Facilitating Safe Click Chemistry

A newer alternative is click chemistry. Instead of relying on natural amino acids, researchers replace one amino acid in the antibody with an almost identical molecule, but with specific chemical group that can then bond to specific group on the cytotoxic drug, but only under the right conditions - the addition of copper ions, that facilitate the reaction and help the groups connect.

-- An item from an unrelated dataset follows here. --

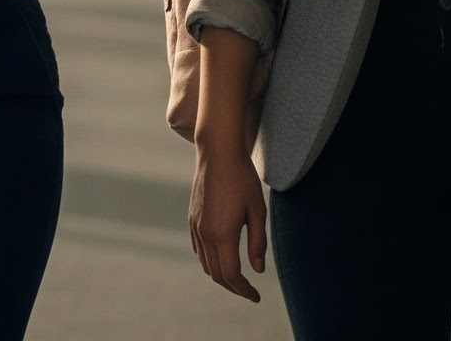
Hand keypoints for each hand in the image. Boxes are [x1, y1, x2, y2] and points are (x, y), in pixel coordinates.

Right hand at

The problem is that we do not want copper ions in our bodies, because they can destabilize similarly important chemical bonds. This has so far limited the use of this otherwise highly accurate method for antibody-drug conjugates. This is where Lampel's liquid mini-factories come in: within her condensates - specific combinations of peptides designed for the task - the copper-catalyzed click chemistry works just as efficiently as in other conditions. But then, by simply centrifuging - spinning the liquids at high speed - the copper ions are easily and reliably separated from the produced molecules, yielding advanced medicines safe for use.

The proof-of-concept project will demonstrate the ability to produce accurate and homogeneous conjugates with cetuximab, an antibody used against colorectal and head-and-neck cancers, and benchmark the condensates against existing methods and their ability to meet the strict regulatory requirements for drug production. If successful, the liquid mini-factories could herald the next antibody-drug conjugate revolution, making them more accessible and accurate to design.